A cute little, stress-free, perfectly pink heart cake is my gift to you for Valentine’s Day. The vanilla cake is soft and fluffy. The frosting is super easy and delicious, with only two ingredients. It all comes together with fresh strawberries and it’s so good, you won’t want to share.
- 1/2 cup chopped strawberries
- 2 teaspoons sugar
- 1 cup (4 ounces) cake flour, sifted
- 1/2 teaspoon baking powder
- 1/4 teaspoon fine sea salt
- 3 tablespoons (1 1/2 ounces) unsalted butter, softened
- 1/2 cup (3 1/2 ounces) sugar
- 1 tablespoon vegetable oil or neutral oil of your choice
- 1 large egg
- 1/2 teaspoon pure vanilla extract
- 1/3 cup whole milk, room temperature
- 3 tablespoons sour cream, room temperature
- 8 ounces cream cheese, softened
- 1 7.5 ounce jar Marshmallow Fluff
- tiny drop pink gel food color I used Americolor deep pink*
- In a small bowl, combine strawberries and 2 teaspoons sugar. Set aside to macerate for about 30 minutes.
- Preheat oven to 350ºF. Line the bottom of a 6-inch heart shaped cake pan*** with parchment paper. Grease and flour the sides.
- In a medium bowl, whisk together flour, baking powder and salt.
- In a large bowl, cream butter, sugar and oil with an electric mixer, until light and fluffy.
- Beat in egg and vanilla in two separate additions until well combined.
- In a small bowl, whisk together milk and sour cream.
- Beat flour mixture into batter in two additions, alternating with milk mixture.
- Transfer batter to prepared cake pan.
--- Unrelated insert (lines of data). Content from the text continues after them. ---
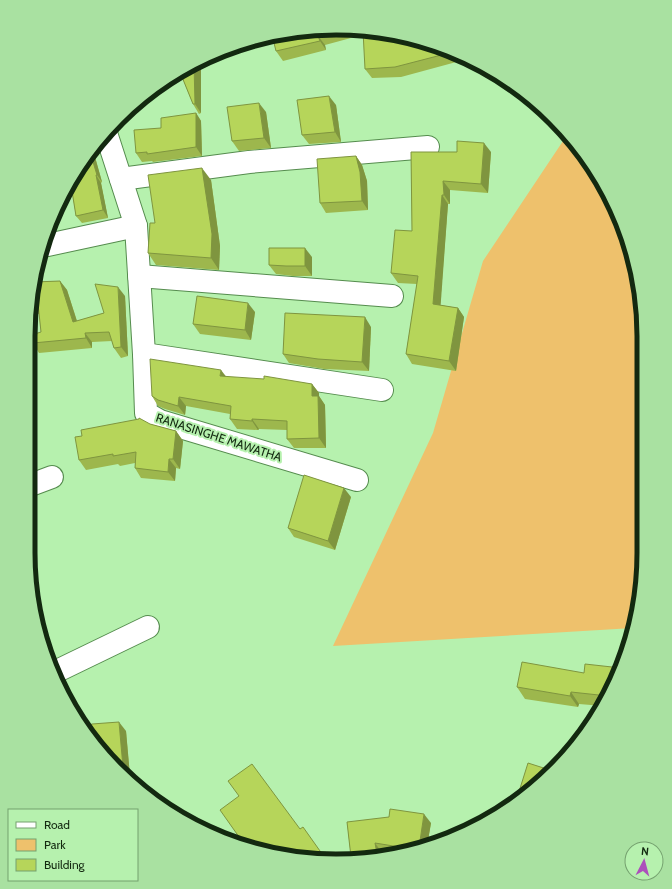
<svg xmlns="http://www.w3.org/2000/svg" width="672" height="889" viewBox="0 0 672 889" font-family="Cabin,sans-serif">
<rect width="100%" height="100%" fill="#b6f1ae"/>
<polygon fill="#eec16c" points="567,135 592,165 628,237 641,296 641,593 633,628 333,646 433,433 483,261"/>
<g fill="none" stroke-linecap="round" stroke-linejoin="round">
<defs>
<g id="street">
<polyline points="106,133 136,226 144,354 146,413 160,421 357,480"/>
<polyline points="121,179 249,162 428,147"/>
<polyline points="43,246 136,226"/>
<polyline points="139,276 392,296"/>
<polyline points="144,354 382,390"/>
<polyline points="28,486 52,477"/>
<polyline points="55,672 148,627"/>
</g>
</defs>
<use href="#street" stroke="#558c4e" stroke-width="24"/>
<use href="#street" stroke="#fff" stroke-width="22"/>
</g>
<g fill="#9db74d">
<polygon points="336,28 361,30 362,35 325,45 326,50 283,61 276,51"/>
<polygon points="454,51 458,54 460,61 401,77 372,78 365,69"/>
<polygon points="201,61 201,113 199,114 193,104 180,72"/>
<polygon points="336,105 341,142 309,144 302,135"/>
<polygon points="266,112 271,148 239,151 232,141"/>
<polygon points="196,113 201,121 202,156 153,162 152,161 142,162 136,153 161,128"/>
<polygon points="96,146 99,155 95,157 102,182 101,183 108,218 82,223 76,216 72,191 70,188 80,165"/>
<polygon points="411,152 491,152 488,193 450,190 450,204 448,204 440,305 458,308 464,317 456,371 412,364 406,354 417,284 398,283 391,273 412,231"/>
<polygon points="356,156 362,165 367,181 368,210 326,213 320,203"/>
<polygon points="211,180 220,246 219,270 156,265 148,253 155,223"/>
<polygon points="312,257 312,276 293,276 276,274 269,265"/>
<polygon points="60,281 67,290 77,321 104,313 125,296 128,356 121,358 114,348 112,341 92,342 92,348 39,353 33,343 41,332 39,314 31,314 29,312 34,282"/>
<polygon points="255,312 251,340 200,334 193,324"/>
<polygon points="371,327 369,371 324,369 289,363 283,354"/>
<polygon points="226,377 312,384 319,393 319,396 325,405 326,448 294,448 287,439 287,430 259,429 258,430 237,429 230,419 230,414 186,406 185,415 165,409 158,406 152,396"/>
<polygon points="150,424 176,431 183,441 180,469 176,468 175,481 141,478 135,468 135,463 120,466 118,464 86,470 79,460 82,436"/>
<polygon points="351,497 335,550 294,537 288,528"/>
<polygon points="621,668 603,706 579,704 578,707 525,699 517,687 584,673"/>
<polygon points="86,727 126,731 130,776 126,776"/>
<polygon points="347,822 431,823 427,846 389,854 382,853 382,855 356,860 353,860 351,857"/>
</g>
<g fill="#7f953f">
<polygon points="358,30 361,30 362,35"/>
<polygon points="318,36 325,45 326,50 320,41"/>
<polygon points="453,51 458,54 460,61"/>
<polygon points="201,61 201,113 195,104 194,64"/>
<polygon points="329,96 336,105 341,142 335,132"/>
<polygon points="259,103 266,112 271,148 264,138"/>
<polygon points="196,113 201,121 202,156 196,147"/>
<polygon points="484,143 491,152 488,193 481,184"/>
<polygon points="96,146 99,155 94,148"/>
<polygon points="91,151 95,157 102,182 97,175 90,152"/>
<polygon points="356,156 362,165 367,181 368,210 362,201"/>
<polygon points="202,168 211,180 220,246 219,270 211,258"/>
<polygon points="96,175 101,183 108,218 103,210"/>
<polygon points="443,181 450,190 450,204 444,195"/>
<polygon points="442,195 448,204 440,314 433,304"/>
<polygon points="305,248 312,257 312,276 305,266"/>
<polygon points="60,281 67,290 80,331 73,322"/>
<polygon points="118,287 125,296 128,356 121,347"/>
<polygon points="248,303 255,312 251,340 245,330"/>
<polygon points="458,308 464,317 456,371 449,361"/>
<polygon points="365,317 371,327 369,371 362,362"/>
<polygon points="85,333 92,342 92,348 86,338"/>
<polygon points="221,370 228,379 220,376"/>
<polygon points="312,384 319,393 319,396 325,405 326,448 319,438 312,396"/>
<polygon points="179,397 186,406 185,415 178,406"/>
<polygon points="252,419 259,429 258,430 252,421"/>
<polygon points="176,431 183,441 180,469 173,459"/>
<polygon points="169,459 176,468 175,481 168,472"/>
<polygon points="344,488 351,497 335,550 328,541"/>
<polygon points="571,692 579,704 578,707 570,696"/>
<polygon points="119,722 126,731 130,776 123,767"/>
<polygon points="424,814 431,823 427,846 419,848"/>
<polygon points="375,843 382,853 382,855 378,856 377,854"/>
</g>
<g fill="#b6d55a" stroke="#7f953f">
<polygon points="336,28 343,29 318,36 320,41 276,51 272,35 276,34"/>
<polygon points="363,31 396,34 453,52 395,67 365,69"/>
<polygon points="194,64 195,104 193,104 180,72"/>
<polygon points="329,96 335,132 302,135 297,100"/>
<polygon points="259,103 264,138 232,141 227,107"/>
<polygon points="196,113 196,147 147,154 147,152 136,153 134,130 161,128 161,118"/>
<polygon points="457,141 484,143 481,184 443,181 444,195 442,195 433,304 458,308 449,361 406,354 418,276 391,273 395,230 412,231 411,152 457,152"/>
<polygon points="90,152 97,175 96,175 103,210 76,216 71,185 80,165"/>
<polygon points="356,156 360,172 362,201 320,203 317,159"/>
<polygon points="202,168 212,234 211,258 148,253 150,223 155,223 148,175"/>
<polygon points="269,248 305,248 305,266 286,266 269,265"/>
<polygon points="60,281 73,322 104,313 95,284 118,287 121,347 114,348 109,332 85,333 86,338 33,343 31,335 41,332 38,304 31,304 34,282"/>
<polygon points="197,296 248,303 245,330 193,324"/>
<polygon points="285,313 365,317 362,362 318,359 283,354"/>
<polygon points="150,359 221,370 220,376 264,379 264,376 312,384 312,396 318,396 319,438 287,439 287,421 252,419 252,421 230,419 231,406 179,397 178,406 158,400 152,396"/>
<polygon points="139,418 150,424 176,431 173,459 169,459 168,472 135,468 136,452 113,456 113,454 79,460 75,437 82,436 81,430 139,419"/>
<polygon points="304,475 344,488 328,541 288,528"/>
<polygon points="522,662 584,673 585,664 621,668 608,696 571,692 570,696 517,687"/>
<polygon points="119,722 123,767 118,767 86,727 92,724"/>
<polygon points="528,763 553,771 520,799 517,798"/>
<polygon points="252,764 300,829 303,827 325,858 276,855 244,844 220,810 239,796 228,781"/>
<polygon points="390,809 424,814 419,848 412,849 375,843 377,854 351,857 347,822 389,817"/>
</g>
<g text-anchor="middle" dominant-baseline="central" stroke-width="4" stroke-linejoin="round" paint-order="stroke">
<g font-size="12" fill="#132910" stroke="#b6f1ae">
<text transform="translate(219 437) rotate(18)">RANASINGHE MAWATHA</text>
</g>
</g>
<path d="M0 0H672V889H0ZM336 35H336A301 301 0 0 1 637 336V553A301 301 0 0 1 336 854H336A301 301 0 0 1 35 553V336A301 301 0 0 1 336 35Z" fill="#a9e1a1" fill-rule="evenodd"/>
<path fill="none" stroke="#132910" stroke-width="5" d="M336 35H336A301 301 0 0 1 637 336V553A301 301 0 0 1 336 854H336A301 301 0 0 1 35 553V336A301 301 0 0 1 336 35Z"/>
<rect x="8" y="809" width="130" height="72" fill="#b6f1ae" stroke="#75a16f"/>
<rect x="16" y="822" width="20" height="6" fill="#ffffff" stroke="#75a16f"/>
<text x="44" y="829" font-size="12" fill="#132910">Road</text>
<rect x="16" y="839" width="20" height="12" fill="#eec16c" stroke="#75a16f"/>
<text x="44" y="849" font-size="12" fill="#132910">Park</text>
<rect x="16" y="859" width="20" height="12" fill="#b6d55a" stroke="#75a16f"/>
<text x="44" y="869" font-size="12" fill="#132910">Building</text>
<g transform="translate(644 861) rotate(6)"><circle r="19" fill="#b6f1ae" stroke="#75a16f"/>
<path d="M0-3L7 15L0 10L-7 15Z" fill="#ac50bb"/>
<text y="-6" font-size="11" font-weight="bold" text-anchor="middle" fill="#132910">N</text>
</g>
</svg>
Bake until toothpick inserted in the center comes out clean, about 25-30 minutes. Let cake cool in pan 10 minutes then turn out onto a cooling rack to cool.
- In a large bowl, stir cream cheese with a spatula to smooth out lumps.
- Add marshmallow fluff and beat until well combined. Add food gel color with a toothpick and beat until evenly distributed.
- Split cake into two layers. Top the bottom layer with frosting. Drain strawberries and spoon onto cake. Top with second layer, then more frosting.
- To make sugared strawberries, mix 1 part meringue powder with 3 parts water. Dip strawberries in meringue mixture, cover with sugar, then let dry. Alternately you can dip the strawberries in pasteurized egg whites, cover with sugar, then let dry.